Publicado en Las Provincias el 4/12/2015

viernes, 4 de diciembre de 2015

EN CAMAS SEPARADAS


Dormir juntos está sobrevalorado. Al menos ese fue la conclusión a la que llegó un comité de sabias que se reunió en Valencia la semana pasada. En Ruzafa concretamente. Como habrán imaginado, ese comité, que se reúne una vez al mes para hablar de tonterías, quejarse de los maridos, organizar viajes que nunca hacen y sobre todo reírse, está formado por mi grupo de amigas. El otro día una de ellas vino a la cena preocupada. Hace un mes que ella y su chico se han mudado a un piso más grande en el que además del dormitorio principal, cuentan con otra habitación con cama de matrimonio para los invitados. A ella siempre le han molestado los ronquidos de su pareja y ha llegado un punto en que si se despierta a mitad noche y lo oye roncar, no puede volver a conciliar el sueño y se cambia al otro cuarto. Su novio, al darse cuenta del perjuicio que le estaba ocasionando decidió hace dos semanas que sería mejor que él se acostara todas las noches directamente en la habitación de invitados y así ella pudiese descansar mejor.

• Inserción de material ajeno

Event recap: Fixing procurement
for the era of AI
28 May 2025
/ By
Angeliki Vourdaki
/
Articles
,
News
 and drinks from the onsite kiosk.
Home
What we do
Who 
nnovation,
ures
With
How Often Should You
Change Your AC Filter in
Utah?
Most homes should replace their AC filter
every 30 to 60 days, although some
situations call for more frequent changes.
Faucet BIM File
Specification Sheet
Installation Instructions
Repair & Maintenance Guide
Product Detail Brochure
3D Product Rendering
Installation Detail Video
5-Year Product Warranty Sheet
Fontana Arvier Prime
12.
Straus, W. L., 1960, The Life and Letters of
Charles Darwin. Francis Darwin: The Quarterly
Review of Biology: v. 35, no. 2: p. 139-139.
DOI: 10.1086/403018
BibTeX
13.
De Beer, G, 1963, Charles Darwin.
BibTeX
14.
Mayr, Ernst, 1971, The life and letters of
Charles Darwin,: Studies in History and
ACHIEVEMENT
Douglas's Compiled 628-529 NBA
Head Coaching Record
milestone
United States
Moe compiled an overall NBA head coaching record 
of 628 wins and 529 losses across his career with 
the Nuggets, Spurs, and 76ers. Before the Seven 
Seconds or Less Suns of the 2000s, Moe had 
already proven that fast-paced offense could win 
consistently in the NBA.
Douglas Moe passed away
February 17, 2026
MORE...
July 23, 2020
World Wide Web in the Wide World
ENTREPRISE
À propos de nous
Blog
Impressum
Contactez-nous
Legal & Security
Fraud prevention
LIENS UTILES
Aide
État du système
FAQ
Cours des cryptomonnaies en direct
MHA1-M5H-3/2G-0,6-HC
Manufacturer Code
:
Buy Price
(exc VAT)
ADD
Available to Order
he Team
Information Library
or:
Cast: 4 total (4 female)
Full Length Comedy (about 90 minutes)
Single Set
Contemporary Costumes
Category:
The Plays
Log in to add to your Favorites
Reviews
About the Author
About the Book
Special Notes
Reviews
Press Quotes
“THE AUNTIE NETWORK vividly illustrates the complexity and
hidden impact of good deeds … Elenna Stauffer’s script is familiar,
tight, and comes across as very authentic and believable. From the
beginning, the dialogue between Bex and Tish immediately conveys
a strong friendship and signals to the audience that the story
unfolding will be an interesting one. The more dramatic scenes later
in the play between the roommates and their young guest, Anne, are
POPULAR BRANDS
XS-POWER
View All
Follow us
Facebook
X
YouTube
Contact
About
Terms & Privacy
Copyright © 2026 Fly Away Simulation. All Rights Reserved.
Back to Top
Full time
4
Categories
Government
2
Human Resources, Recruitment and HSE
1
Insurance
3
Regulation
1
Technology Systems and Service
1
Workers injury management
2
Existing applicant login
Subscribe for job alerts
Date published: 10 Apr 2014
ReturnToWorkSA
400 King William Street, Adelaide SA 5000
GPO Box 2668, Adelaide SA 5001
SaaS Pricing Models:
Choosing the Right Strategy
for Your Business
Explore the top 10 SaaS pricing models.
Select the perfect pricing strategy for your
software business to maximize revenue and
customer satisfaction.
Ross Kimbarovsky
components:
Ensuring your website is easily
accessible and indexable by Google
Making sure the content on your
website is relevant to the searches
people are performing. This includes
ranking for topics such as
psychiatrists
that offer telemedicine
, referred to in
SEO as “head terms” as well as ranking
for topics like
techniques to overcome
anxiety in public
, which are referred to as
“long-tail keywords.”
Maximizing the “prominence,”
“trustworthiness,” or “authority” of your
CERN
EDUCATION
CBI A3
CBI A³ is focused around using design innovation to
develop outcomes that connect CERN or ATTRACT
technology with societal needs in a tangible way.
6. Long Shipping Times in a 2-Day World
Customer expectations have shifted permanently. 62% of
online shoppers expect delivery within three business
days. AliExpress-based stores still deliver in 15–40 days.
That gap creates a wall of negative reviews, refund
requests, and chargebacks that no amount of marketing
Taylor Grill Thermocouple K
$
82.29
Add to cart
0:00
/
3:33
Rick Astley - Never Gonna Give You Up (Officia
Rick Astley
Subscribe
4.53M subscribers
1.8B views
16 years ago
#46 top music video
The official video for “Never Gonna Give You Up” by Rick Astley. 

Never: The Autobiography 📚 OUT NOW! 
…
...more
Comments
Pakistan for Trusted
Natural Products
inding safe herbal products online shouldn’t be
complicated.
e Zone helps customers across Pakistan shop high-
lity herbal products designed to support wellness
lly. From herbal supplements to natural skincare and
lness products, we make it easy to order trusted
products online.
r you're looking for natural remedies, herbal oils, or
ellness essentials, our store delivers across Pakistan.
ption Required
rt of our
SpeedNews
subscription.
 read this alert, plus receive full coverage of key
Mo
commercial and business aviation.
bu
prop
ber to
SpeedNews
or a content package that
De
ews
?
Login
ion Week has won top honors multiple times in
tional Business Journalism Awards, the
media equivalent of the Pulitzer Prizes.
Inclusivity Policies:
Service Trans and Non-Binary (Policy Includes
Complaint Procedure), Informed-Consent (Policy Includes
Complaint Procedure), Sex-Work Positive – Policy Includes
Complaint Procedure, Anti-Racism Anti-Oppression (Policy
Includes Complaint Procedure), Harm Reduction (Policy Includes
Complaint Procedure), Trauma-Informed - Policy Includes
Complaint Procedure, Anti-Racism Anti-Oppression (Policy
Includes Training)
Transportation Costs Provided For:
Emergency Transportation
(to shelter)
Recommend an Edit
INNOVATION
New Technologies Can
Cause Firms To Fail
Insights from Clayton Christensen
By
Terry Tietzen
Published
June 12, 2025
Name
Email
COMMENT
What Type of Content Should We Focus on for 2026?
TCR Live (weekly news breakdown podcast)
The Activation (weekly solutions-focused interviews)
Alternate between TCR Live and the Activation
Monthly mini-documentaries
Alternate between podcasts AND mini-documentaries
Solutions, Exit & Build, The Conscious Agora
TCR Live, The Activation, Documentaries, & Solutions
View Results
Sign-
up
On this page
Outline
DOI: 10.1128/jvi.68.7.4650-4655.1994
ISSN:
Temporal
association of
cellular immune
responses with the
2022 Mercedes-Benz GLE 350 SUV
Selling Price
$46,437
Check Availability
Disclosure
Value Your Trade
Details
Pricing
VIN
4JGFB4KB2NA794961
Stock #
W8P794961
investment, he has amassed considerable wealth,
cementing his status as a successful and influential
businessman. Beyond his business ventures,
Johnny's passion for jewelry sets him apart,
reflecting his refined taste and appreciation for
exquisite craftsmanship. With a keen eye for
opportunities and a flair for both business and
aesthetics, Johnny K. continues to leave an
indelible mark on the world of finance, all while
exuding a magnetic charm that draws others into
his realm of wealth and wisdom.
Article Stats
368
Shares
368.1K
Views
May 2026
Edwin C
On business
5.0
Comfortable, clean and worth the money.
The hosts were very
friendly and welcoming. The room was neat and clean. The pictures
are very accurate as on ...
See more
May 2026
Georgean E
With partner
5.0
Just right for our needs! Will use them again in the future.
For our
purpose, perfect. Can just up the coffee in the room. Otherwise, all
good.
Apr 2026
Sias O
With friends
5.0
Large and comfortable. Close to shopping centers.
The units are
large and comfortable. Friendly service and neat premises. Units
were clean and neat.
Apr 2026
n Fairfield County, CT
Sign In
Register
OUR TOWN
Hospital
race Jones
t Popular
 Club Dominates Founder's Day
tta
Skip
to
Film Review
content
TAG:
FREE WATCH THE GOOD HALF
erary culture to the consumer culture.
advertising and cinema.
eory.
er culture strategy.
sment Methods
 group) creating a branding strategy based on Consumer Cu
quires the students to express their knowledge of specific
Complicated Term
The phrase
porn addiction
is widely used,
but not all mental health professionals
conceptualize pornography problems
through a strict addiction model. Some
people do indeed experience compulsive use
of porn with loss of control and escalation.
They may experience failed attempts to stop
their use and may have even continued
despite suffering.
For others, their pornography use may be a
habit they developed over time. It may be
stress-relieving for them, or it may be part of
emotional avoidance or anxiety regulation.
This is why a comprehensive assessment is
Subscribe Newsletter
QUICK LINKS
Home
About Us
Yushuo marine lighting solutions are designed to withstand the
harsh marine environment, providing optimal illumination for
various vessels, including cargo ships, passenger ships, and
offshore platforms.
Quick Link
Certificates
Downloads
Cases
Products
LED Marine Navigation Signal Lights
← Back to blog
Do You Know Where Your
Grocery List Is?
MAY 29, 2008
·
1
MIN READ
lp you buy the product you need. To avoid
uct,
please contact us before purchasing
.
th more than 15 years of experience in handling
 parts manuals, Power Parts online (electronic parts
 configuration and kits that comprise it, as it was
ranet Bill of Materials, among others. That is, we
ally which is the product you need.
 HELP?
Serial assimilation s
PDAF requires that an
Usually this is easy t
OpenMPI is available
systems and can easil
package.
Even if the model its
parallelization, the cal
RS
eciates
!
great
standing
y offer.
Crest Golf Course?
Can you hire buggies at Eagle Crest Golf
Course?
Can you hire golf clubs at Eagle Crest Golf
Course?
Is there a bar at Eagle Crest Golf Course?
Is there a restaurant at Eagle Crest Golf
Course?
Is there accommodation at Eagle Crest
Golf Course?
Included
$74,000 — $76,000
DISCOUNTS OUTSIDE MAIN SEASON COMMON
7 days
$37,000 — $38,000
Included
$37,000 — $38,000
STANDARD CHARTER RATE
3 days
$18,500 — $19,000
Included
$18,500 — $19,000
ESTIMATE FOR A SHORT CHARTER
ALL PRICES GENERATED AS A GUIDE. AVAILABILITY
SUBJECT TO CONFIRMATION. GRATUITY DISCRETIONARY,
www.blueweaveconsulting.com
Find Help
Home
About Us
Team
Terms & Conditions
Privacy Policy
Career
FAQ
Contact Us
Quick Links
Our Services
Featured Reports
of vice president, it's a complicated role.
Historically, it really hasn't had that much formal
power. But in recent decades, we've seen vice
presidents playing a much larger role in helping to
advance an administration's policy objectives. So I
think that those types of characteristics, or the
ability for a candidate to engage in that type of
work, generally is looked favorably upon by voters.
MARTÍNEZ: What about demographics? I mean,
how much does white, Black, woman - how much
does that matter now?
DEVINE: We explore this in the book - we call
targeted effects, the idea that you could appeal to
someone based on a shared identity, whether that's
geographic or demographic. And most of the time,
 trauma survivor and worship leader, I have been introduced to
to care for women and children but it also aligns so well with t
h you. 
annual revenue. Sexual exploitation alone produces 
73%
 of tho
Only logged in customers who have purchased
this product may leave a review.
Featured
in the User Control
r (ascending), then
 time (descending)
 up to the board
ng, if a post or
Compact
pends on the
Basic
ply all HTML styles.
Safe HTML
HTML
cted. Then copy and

A pesar de que mi amiga insistió en que siguiesen durmiendo juntos, él se mostró firme. Llevaban dos semanas durmiendo en camas separadas y ella, aunque confesaba su temor a que ese tabique de separación repercutiera negativamente en su relación, nos reveló que nunca había estado de mejor humor. El resto del grupo, en lugar de convencerla para que volviese al lecho conyugal, la animó a continuar así. “Nunca fui tan feliz como cuando Juan se pasó un mes durmiendo el sofá”, decía una. “Pepe durmió en otra habitación cuando nació nuestro hijo y fue una de las mejores etapas como pareja”, explicó otra. “Incluso avivó nuestra pasión”, contó alguna. El dictamen fue unánime. Compartir tálamo y soportar ronquidos poco tiene que ver con el amor.